GENERAL PIPE & SUPPLY CO.
v.
BROWN, Adm'r.

Syllabus

¶0 Trial--Improper Argument Rendered Harmless by Admonishing Jury.
Where counsel for the prevailing party made an improper remark in his argument to the jury, whereupon plaintiff objected and the court sustained the objection and directed the attorney to stay within the record, and instructed the jury not to consider the remark of the attorney, but to be guided solely by the evidence and instructions of the court, and there was no repetition of the improper remark, and no further request by plaintiff, held, that the record discloses no reversible error, as the remark shown in this opinion was not of sufficient gravity to require the court of its own motion to take further action.

Commissioners' Opinion, Division No. 1.

Error from Common Pleas Court, Tulsa County; S. M. Rutherford, Judge.

Action by General Pipe & Supply Company, against J. A. Brown, administrator of the estate of Henry Hornecker, deceased. Judgment for defendant, and plaintiff appeals. Affirmed.

N. E. McNeill, for plaintiff in error.
Benjamin C. Connor and Floyd E. Staley, for defendant in error.

REID, C.

¶1 The plaintiff, General Pipe & Supply Company, a corporation, brought this suit against the defendant, J.

¶2 A. Brown, as administrator of the estate of Henry Hornecker, to recover for certain oil well casing alleged to have been sold Hornecker by plaintiff.

¶3 The only issue on the trial was whether Hornecker ever actually bought the casing as claimed by plaintiff. One Rubin was interested in and was the general manager of the plaintiff corporation, and gave material testimony for the plaintiff. The evidence was conflicting. There was a verdict and judgment for the defendant, and plaintiff appealed.

¶4 The plaintiff contends that the case must be reversed for the reason that defendant's counsel in his argument to the jury appealed to race prejudice, which had the inevitable result of depriving plaintiff of a fair and impartial trial before the jury.

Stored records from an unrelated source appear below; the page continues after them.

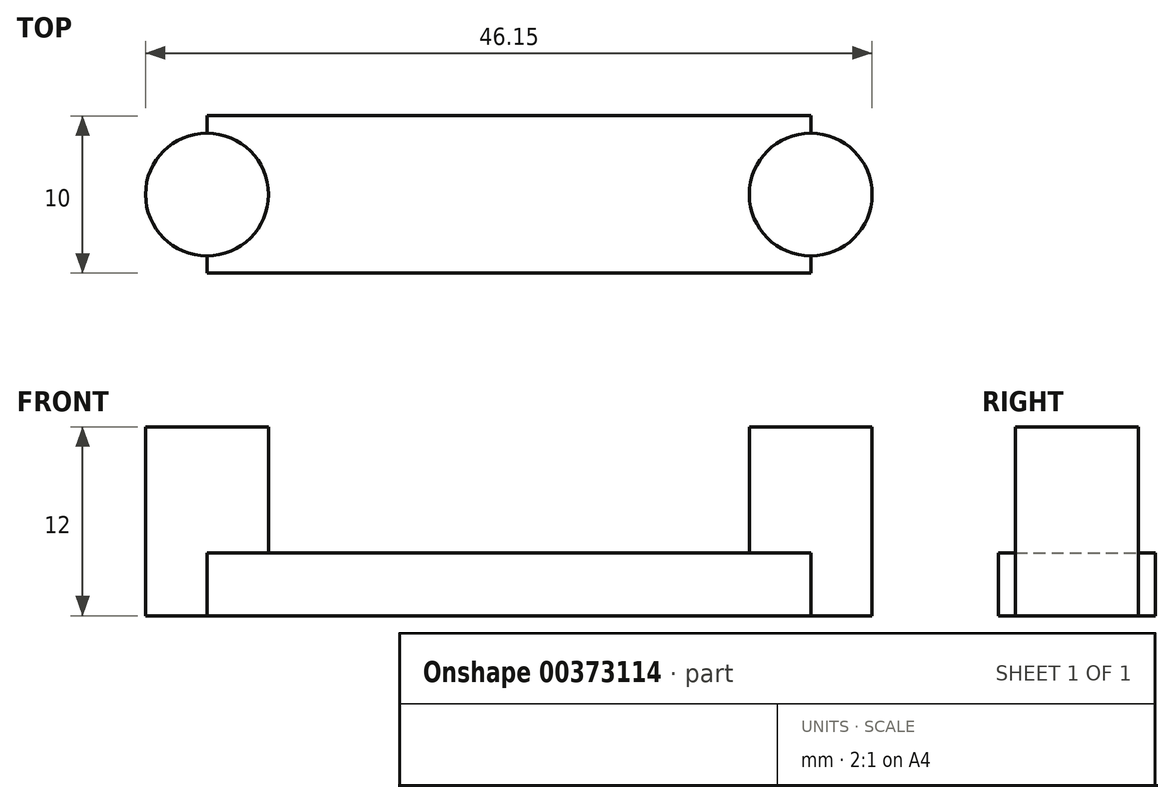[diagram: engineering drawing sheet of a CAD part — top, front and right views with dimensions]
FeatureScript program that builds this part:
annotation { "Feature Type Name" : "Feature", "Feature Type Description" : "" }
export const myFeature = defineFeature(function(context is Context, id is Id, definition is map)
    precondition{}
    {
        {
            var Q0;
            Q0=qCreatedBy(makeId("Top.planeOp"),FACE);
            var sketch = newSketch(context, id + "F0", { "sketchPlane" : qUnion([Q0])});
            skLineSegment(sketch, "E0.bottom", {"start": v(-18.1, -0.53) * mm, "end": v(20.25, -0.53) * mm});
            skLineSegment(sketch, "E0.top", {"start": v(-18.1, -10.53) * mm, "end": v(20.25, -10.53) * mm});
            skLineSegment(sketch, "E0.left", {"start": v(-18.1, -0.53) * mm, "end": v(-18.1, -10.53) * mm});
            skLineSegment(sketch, "E0.right", {"start": v(20.25, -0.53) * mm, "end": v(20.25, -10.53) * mm});
            skCircle(sketch, "E1", {"center": v(-18.1, -5.53) * mm, "radius": 3.9 * mm});
            skCircle(sketch, "E2", {"center": v(20.25, -5.53) * mm, "radius": 3.9 * mm});
            skSolve(sketch);
        }
        {
            var Q0;
            {var subQ0=sQuery(id+"F0.wireOp",EDGE,"E1");var subQ1=sQuery(id+"F0.wireOp",EDGE,"E0.left");var subQ2=makeQuery(id+"F0.imprint","INTERSECT",VERTEX,{"disambiguationData":[OD(0.0)],"derivedFrom":[subQ1,subQ0]});Q0=makeQuery(id+"F0.imprint","IMPRINT",FACE,{"disambiguationData":[TD([[makeQuery(id+"F0.imprint","IMPRINT",EDGE,{"disambiguationData":[TD([[subQ2,-1.0]])],"derivedFrom":subQ1}),1.0]])]});}
            var Q1;
            {var subQ0=sQuery(id+"F0.wireOp",EDGE,"E1");var subQ1=sQuery(id+"F0.wireOp",EDGE,"E0.left");var subQ2=makeQuery(id+"F0.imprint","INTERSECT",VERTEX,{"disambiguationData":[OD(0.0)],"derivedFrom":[subQ1,subQ0]});Q1=makeQuery(id+"F0.imprint","IMPRINT",FACE,{"disambiguationData":[TD([[makeQuery(id+"F0.imprint","IMPRINT",EDGE,{"disambiguationData":[TD([[subQ2,-1.0]])],"derivedFrom":subQ1}),-1.0]])]});}
            var Q2;
            {var subQ0=sQuery(id+"F0.wireOp",EDGE,"E2");var subQ1=sQuery(id+"F0.wireOp",EDGE,"E0.right");var subQ2=makeQuery(id+"F0.imprint","INTERSECT",VERTEX,{"disambiguationData":[OD(0.0)],"derivedFrom":[subQ1,subQ0]});Q2=makeQuery(id+"F0.imprint","IMPRINT",FACE,{"disambiguationData":[TD([[makeQuery(id+"F0.imprint","IMPRINT",EDGE,{"disambiguationData":[TD([[subQ2,-1.0]])],"derivedFrom":subQ1}),1.0]])]});}
            var Q3;
            {var subQ0=sQuery(id+"F0.wireOp",EDGE,"E2");var subQ1=sQuery(id+"F0.wireOp",EDGE,"E0.right");var subQ2=makeQuery(id+"F0.imprint","INTERSECT",VERTEX,{"disambiguationData":[OD(0.0)],"derivedFrom":[subQ1,subQ0]});Q3=makeQuery(id+"F0.imprint","IMPRINT",FACE,{"disambiguationData":[TD([[makeQuery(id+"F0.imprint","IMPRINT",EDGE,{"disambiguationData":[TD([[subQ2,-1.0]])],"derivedFrom":subQ1}),-1.0]])]});}
            extrude(context, id + "F1", {"entities" : qUnion([Q0, Q1, Q2, Q3]), "depth" : 12 * mm});
        }
        {
            var Q0;
            {var subQ4=sQuery(id+"F0.wireOp",EDGE,"E0.bottom");Q0=makeQuery(id+"F0.imprint","IMPRINT",FACE,{"disambiguationData":[TD([[makeQuery(id+"F0.imprint","IMPRINT",EDGE,{"derivedFrom":subQ4}),-1.0]])]});}
            extrude(context, id + "F2", {"entities" : qUnion([Q0]), "operationType" : NewBodyOperationType.ADD, "depth" : 4 * mm});
        }
    });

The record relating to this question appears in the judgment as follows:

"It was agreed in open court by plaintiff and defendant upon the motion for new trial, that following proceedings were had: That Ben C. Connor, attorney for defendant, referred to Max Rubin, the general manager of the plaintiff company, as a 'Jew junk dealer'; that at the time of making said argument to the jury, N. E. McNeill, attorney for the plaintiff, objected to the statements of counsel, and requested the court to admonish the jury not to consider the same, and the court sustained said objection and directed the attorney, Ben C. Connor, attorney for the defendant, to stay within the record, and admonished the jury not to consider or pay any attention to the remarks of counsel regarding the nationality of the plaintiff; but were to be guided solely by the evidence and instruction of the court; that, after the court so admonished the jury as aforesaid, nothing further was said or done by either counsel for plaintiff or defendant in respect thereto."

¶5 It must be conceded that the remark made by the attorney for the defendant was highly prejudicial. If the court had overruled plaintiff's objection to the statement, and had failed to admonish and instruct the jury as he did, we would have been required to reverse this case. But immediately upon objection, and in compliance with plaintiff's request, the court acted promptly, and there was no repetition of the improper remarks. There was no suggestion by plaintiff at the time that the action of the court was insufficient to protect its rights under the circumstances. There is no exception in the record to any ruling of the court, and we are not inclined to hold that the remark was of sufficient gravity to require the court of its own motion to take further action.